Mpilo Hospital in Bulawayo used to be one of the best in Africa. The retired Clinical Director who met me remembers it in its heyday and worries that the number who know what it was, what it should be, are dwindling fast. There are still hundreds of patients turning up every day but while diagnosis may be possible, treatment often isn’t. The skeleton staff who work here have virtually no resources and have to work around the power cuts that are a daily occurrence across the city. Last year, their hopes for improvement were raised by the power-sharing agreement between Mugabe’s Zanu-PF and Tsvangirai’s MDC-T and the appointment of Tendai Biti as MDC-T Finance Minister. But where Biti has brought desperately needed financial stability through adopting the US dollar as currency, the huge debts and fractured infrastructure he inherited (that for instance means everything is bought with cash, there are no electronic debit or credit card facilities anywhere) has hampered recovery.
Things are definitely better that they were last year. Supplies that totally dried up pre-February 2009 are now occasionally getting through to the Hospital. The day I was there, pethidine had arrived, the first painkiller for mothers in labour or post caesarean section that they had had for months. But where the facilities were rich in their space and their few dedicated staff, poverty paraded itself in an absence of bed sheets and equipment. There was no monitoring (not even a working blood pressure gauge), no food, no MRI or working CT scanner. The technical manager said he was desperate, if only he had the parts to fix the autoclave sterilisers they could then reduce infections. In the maternity unit, two midwives were seeing to 16 women in labour and simultaneously training eight students. The going rate is $43 for a hospital delivery, but no one is turned away in a country of 90% unemployment. Another two midwives oversaw the 168 post-natal beds with unqualified assistants. A 27 week old baby wriggled in the solitary incubator box but without the vital piped oxygen mask and over-hydrated on an adult drip. Other tiny, malnourished forms were held by their mothers, with the only measure of progress the ingestion of milk and a nod from the head nurse.
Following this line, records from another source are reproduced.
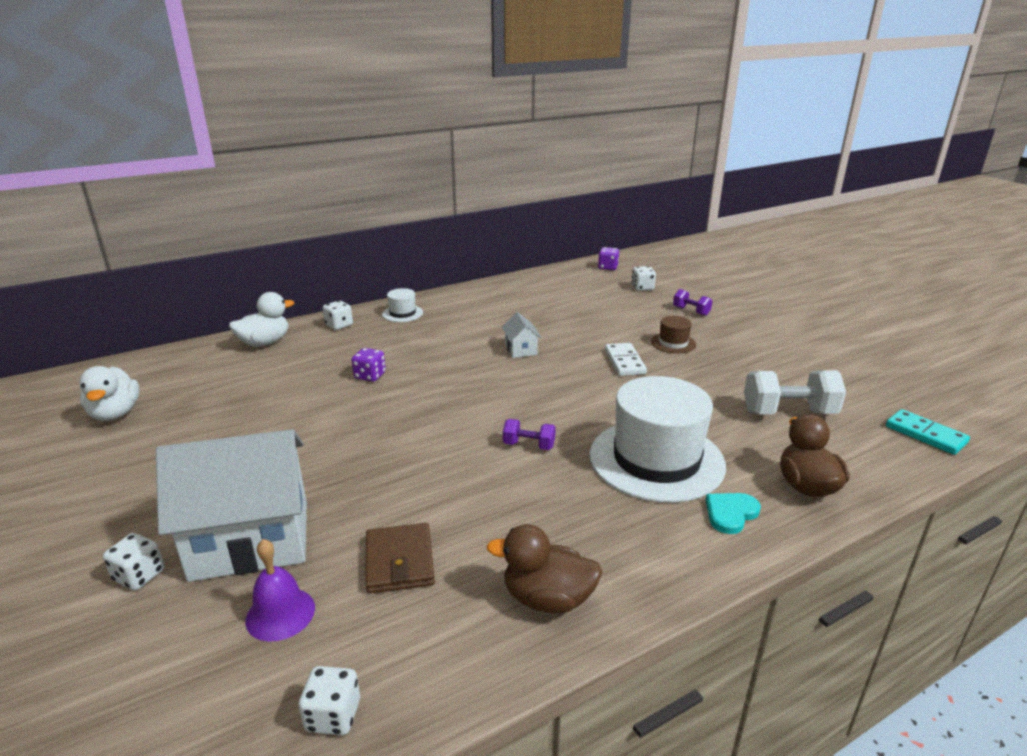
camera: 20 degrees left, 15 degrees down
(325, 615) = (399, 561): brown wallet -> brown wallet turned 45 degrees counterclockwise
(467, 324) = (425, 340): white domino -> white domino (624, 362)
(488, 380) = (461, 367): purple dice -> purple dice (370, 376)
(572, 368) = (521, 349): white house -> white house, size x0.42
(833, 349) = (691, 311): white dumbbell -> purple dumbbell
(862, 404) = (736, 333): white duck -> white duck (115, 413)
The one theatre has no anaesthetist but relies on a (now) specialised nurse who has learned on the job; and an ancient, slow steriliser means that in an emergency equipment in just washed and re-used. We can treat an infection, they say, we can’t treat a dead mother or baby. Amazingly they have delivered 4,850 babies in the last six months and only 151 babies (3%) and 19 mothers have died. 25% are HIV positive (the only HIV screening in the country is done on expectant mothers), which is down from the 50% rates of the 90’s. But the life expectancy remains stubbornly low at about 40 years, and it was only after being in Zim for a couple of weeks that I realised I could count the elderly people I had seen on one hand.
Professionals left the countries in their thousands after the land-grabs of 2000 began. In the rural areas, the clinics that Mugabe had specifically developed to ensure no woman was more than a day’s walk away, could no longer retain their staff who were fearful for their lives. But as the country descended into violence and chaos, there was no money to pay them anyway. By coming to work overseas, including in our NHS, professionals at least had a job and could send money home to parents and children left behind. The distribution of medicines waned with supplies drying up and unstaffed clinics, which is partly why last years cholera epidemic was so devastating and experts are fearing a rise in deaths from Aids as HIV medicines can’t be obtained. Cholera kills more quickly and there simply weren’t the facilities to treat the tens of thousands who became victims of the breakdown of the sanitation and water systems particularly in the east of Zim. Likewise the question of the impact of virtually no public health provision (beyond a successful NGO-run child vaccination programme) on the 70% of the population who are rural, on infections, on child mortality, can only have a heartbreaking answer.
The extra dollars promised for the hospital staff to boost their incomes from $200 a month to $3-400 is only occasionally getting through. But that’s nowhere near enough to lure staff back from the Zim diaspora. There are three general surgeons left in the Bulawayo region who are the only hope for anyone requiring any operation in western Zim. Last year, local people came to see the hospital, and they were so moved by the difficulties they saw that they raised funds for the broken down mortuary and laundry. Both are working again and the ex-Director is convinced that getting local people involved in their hospital is the way ahead, along with a new wave of training up medical staff. The recent relaxation of regulations means that Mpilo can raise its own funds and start to form contracts direct, instead of being stifled under the dead-hand of Harare bureaucracy or waiting for political nirvana. Ideas are bubbling in our minds as to how we can magnify these glimmers of hope as we end our visit in the Chief Execs office. I have left Mpilo, grins the former Director across the table, but Mpilo hasn’t left me. For myself, I can only guess and feel profoundly humbled at the depths of dedication and sacrifice displayed by the staff who are still here, trying to serve, wanting to heal. I am blown away by the tenacious spirit of those I have met. Yet I am also acutely aware that I am only meeting the survivors.